= About this exercise =
Search the material for "Left" and copy each line in which it is found.

··· Data for review ···

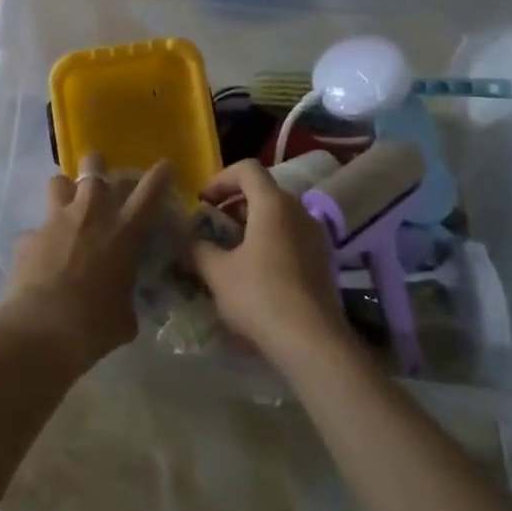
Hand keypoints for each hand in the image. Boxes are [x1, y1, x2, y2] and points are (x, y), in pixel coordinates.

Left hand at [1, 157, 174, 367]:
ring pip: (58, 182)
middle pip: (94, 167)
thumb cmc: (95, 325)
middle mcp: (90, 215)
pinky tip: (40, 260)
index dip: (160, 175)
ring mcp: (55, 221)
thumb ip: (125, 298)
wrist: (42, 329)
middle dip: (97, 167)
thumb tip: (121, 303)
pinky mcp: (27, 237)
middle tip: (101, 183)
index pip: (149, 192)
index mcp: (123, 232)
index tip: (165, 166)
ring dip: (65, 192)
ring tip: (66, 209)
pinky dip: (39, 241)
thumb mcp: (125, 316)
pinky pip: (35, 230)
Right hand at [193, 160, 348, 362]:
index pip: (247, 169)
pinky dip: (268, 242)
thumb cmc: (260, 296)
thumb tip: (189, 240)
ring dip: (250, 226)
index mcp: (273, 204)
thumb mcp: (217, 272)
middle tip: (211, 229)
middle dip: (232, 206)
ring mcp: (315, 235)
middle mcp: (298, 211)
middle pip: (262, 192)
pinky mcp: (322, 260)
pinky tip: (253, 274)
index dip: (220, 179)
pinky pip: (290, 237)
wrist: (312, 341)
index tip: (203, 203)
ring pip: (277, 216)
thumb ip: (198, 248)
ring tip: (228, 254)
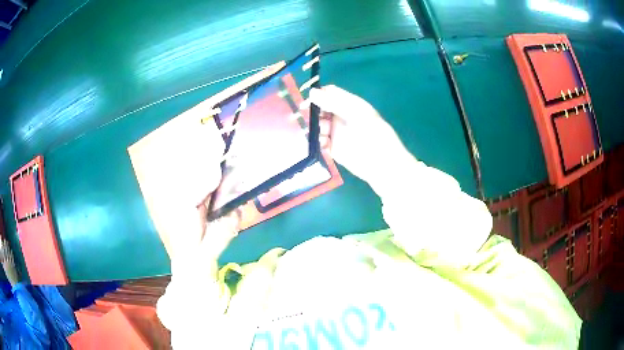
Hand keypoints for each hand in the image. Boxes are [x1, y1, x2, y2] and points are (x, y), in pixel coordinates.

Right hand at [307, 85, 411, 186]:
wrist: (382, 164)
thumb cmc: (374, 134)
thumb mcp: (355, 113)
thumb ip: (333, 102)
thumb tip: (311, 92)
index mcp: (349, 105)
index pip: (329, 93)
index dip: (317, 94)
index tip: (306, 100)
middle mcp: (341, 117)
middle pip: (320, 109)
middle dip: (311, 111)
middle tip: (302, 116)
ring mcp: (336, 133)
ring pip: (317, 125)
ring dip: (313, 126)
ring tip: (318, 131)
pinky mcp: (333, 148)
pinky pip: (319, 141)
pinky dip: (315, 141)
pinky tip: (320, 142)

···
··· Data for review ···

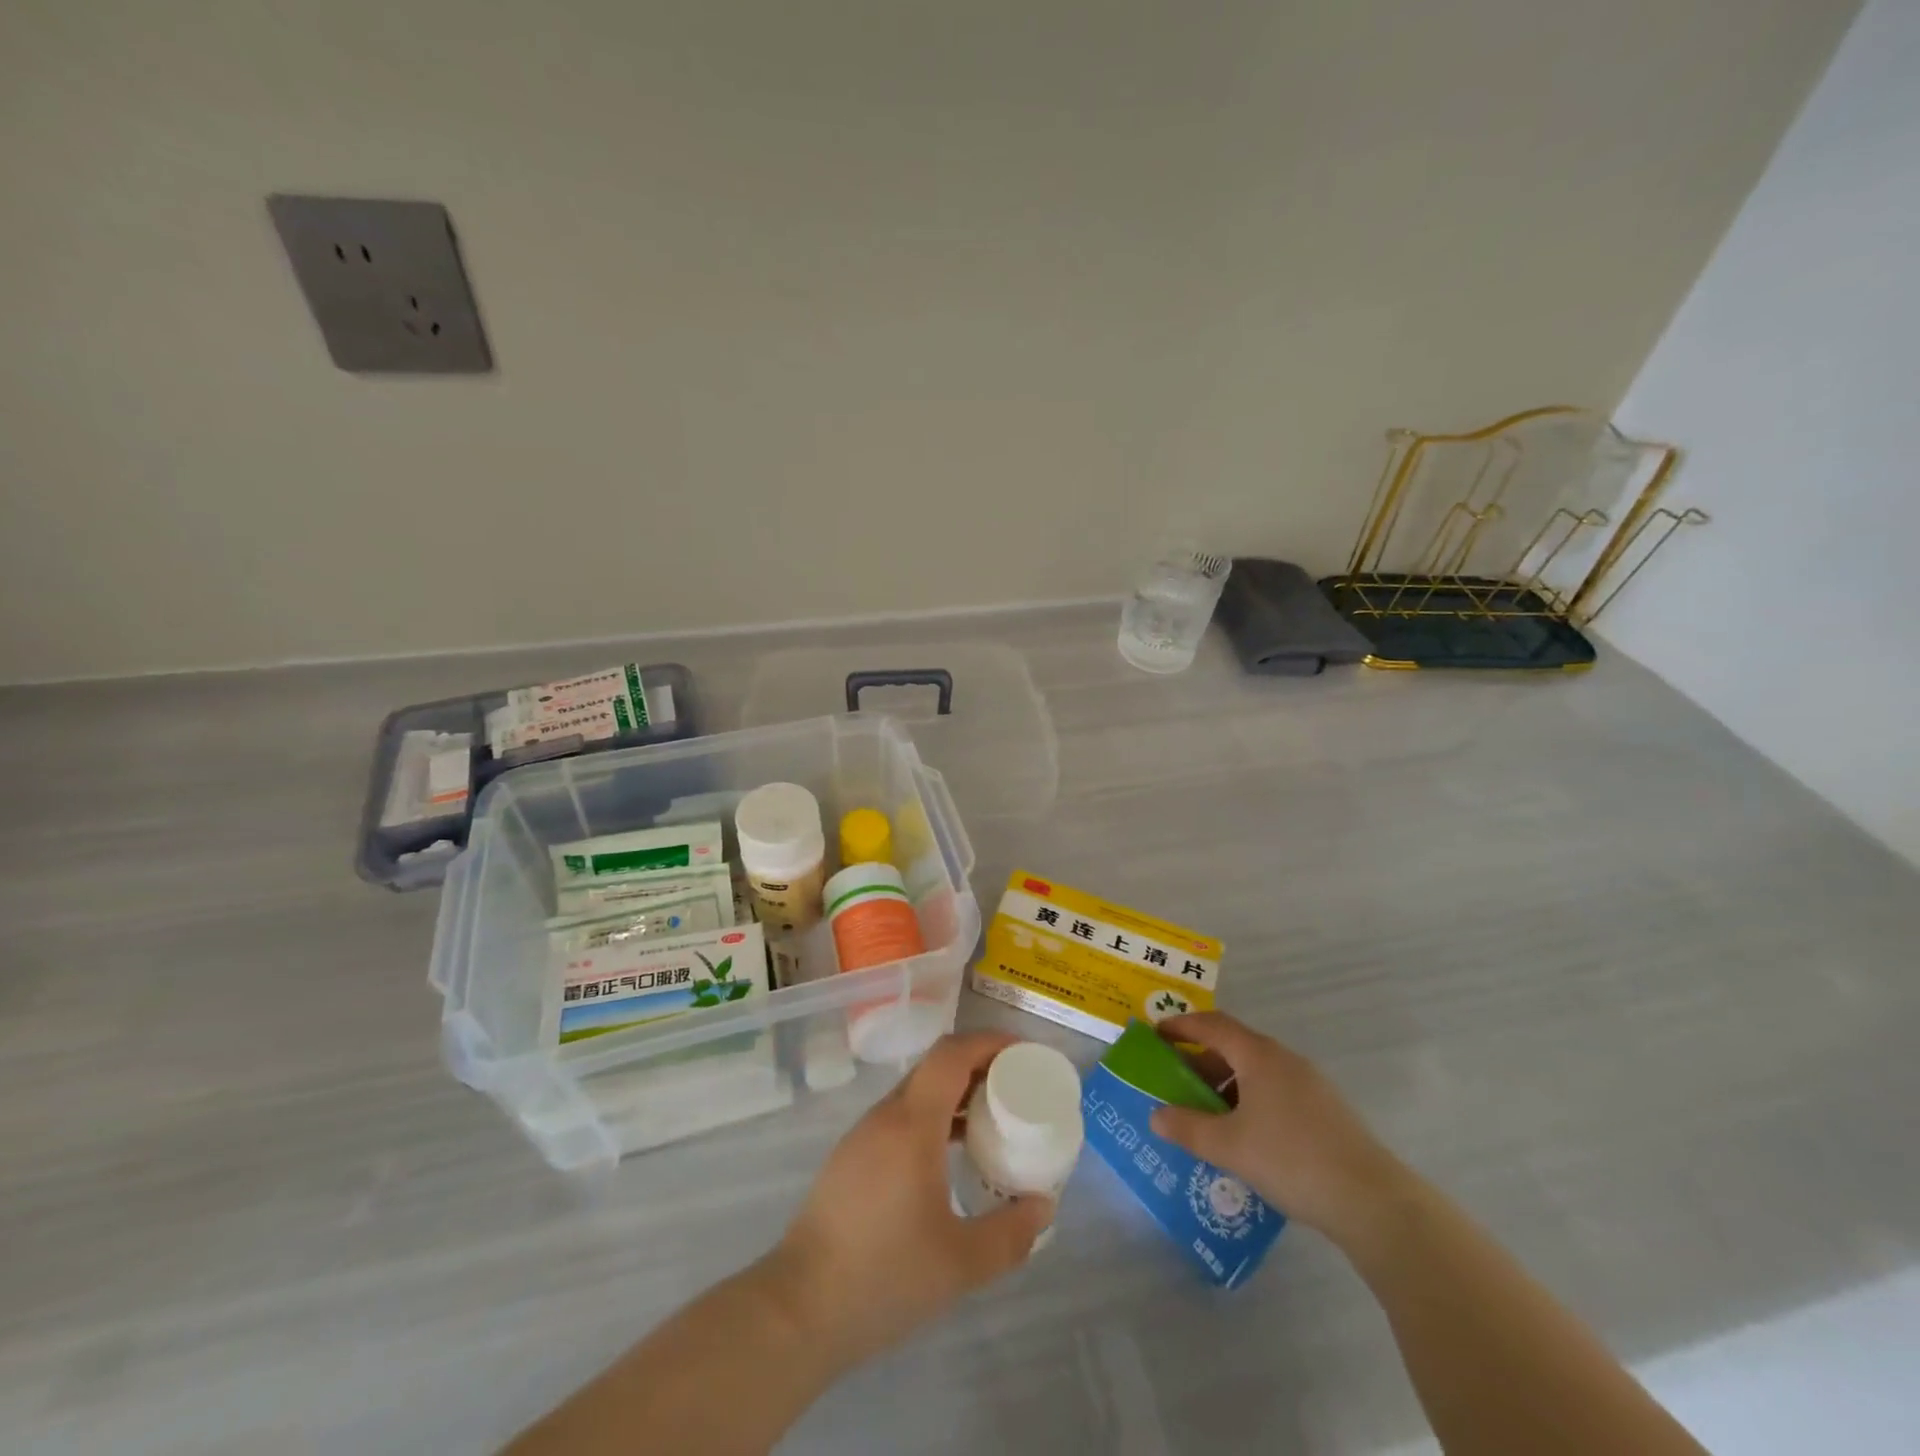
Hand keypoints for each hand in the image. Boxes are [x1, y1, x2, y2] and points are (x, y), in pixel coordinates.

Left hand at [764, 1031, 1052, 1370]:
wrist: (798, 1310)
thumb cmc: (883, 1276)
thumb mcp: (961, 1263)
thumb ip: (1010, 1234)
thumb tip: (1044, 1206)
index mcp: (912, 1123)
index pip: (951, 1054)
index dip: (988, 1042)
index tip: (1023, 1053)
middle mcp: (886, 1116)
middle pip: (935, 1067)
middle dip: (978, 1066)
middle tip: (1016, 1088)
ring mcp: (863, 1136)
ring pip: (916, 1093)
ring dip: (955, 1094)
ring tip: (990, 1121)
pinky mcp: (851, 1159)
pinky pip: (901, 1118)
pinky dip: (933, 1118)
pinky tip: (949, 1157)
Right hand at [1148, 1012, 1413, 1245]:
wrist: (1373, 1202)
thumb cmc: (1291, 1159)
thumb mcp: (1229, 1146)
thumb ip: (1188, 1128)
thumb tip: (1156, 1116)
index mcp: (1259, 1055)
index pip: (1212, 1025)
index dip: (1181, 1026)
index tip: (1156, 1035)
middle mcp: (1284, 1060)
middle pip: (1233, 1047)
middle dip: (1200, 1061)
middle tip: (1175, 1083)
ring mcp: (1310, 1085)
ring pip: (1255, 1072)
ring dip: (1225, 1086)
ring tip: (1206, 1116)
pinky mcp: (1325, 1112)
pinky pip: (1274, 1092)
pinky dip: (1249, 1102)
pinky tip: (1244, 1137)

···
··· Data for review ···

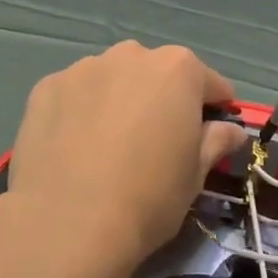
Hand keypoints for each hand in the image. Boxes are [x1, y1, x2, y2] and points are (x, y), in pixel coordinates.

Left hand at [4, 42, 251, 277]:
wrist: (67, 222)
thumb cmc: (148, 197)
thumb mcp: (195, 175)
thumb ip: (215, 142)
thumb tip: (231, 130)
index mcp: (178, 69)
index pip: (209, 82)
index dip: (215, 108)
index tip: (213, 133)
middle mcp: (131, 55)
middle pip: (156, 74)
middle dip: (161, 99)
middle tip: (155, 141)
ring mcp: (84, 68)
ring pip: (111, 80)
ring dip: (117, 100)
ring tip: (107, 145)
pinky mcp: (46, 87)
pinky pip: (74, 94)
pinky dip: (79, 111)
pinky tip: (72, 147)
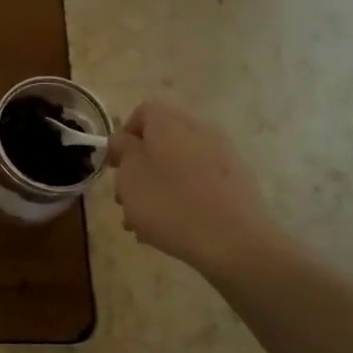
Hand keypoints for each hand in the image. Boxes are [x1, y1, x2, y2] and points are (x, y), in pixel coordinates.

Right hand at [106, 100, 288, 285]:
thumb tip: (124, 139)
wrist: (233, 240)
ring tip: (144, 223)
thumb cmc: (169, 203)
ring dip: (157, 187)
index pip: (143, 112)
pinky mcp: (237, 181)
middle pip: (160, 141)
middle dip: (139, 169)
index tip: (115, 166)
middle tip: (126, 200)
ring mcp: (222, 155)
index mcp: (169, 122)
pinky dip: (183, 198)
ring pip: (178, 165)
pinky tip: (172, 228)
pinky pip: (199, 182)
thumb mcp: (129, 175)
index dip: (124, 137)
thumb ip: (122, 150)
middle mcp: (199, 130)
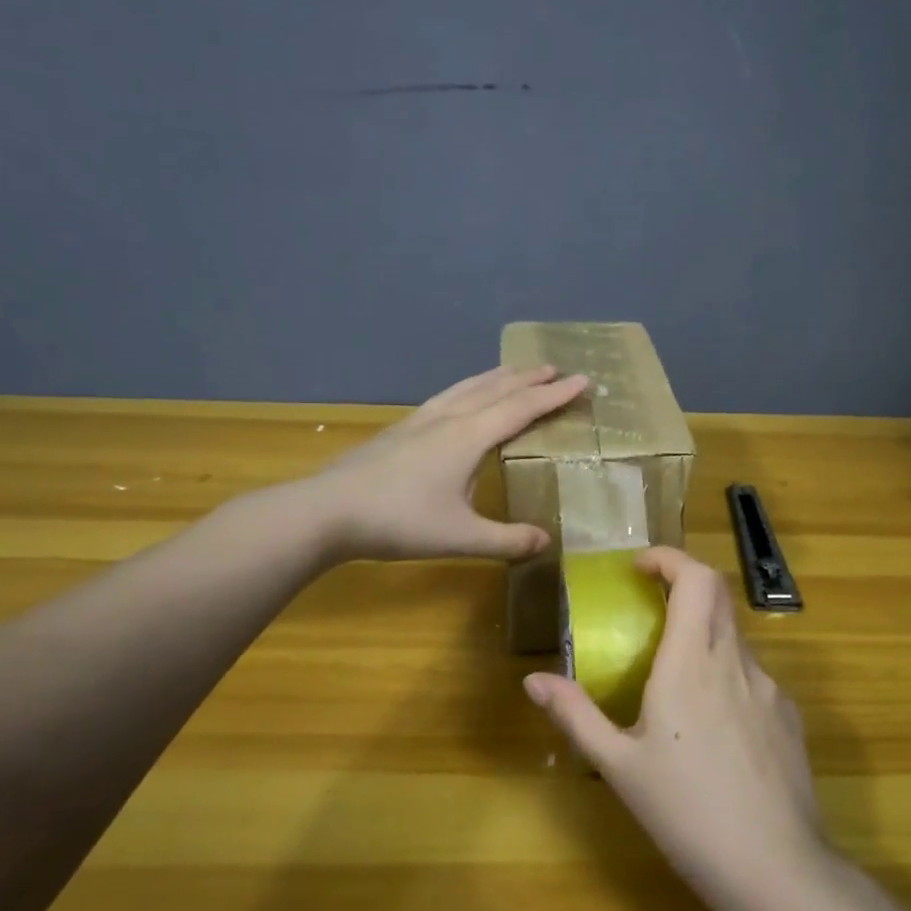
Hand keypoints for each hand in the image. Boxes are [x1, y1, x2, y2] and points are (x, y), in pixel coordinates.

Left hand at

···

= Response =
Left hand at [1, 157, 174, 367]:
Left hand at [764, 1031, 1052, 1370]:
Left hand at [4, 42, 251, 277]:
Left hand at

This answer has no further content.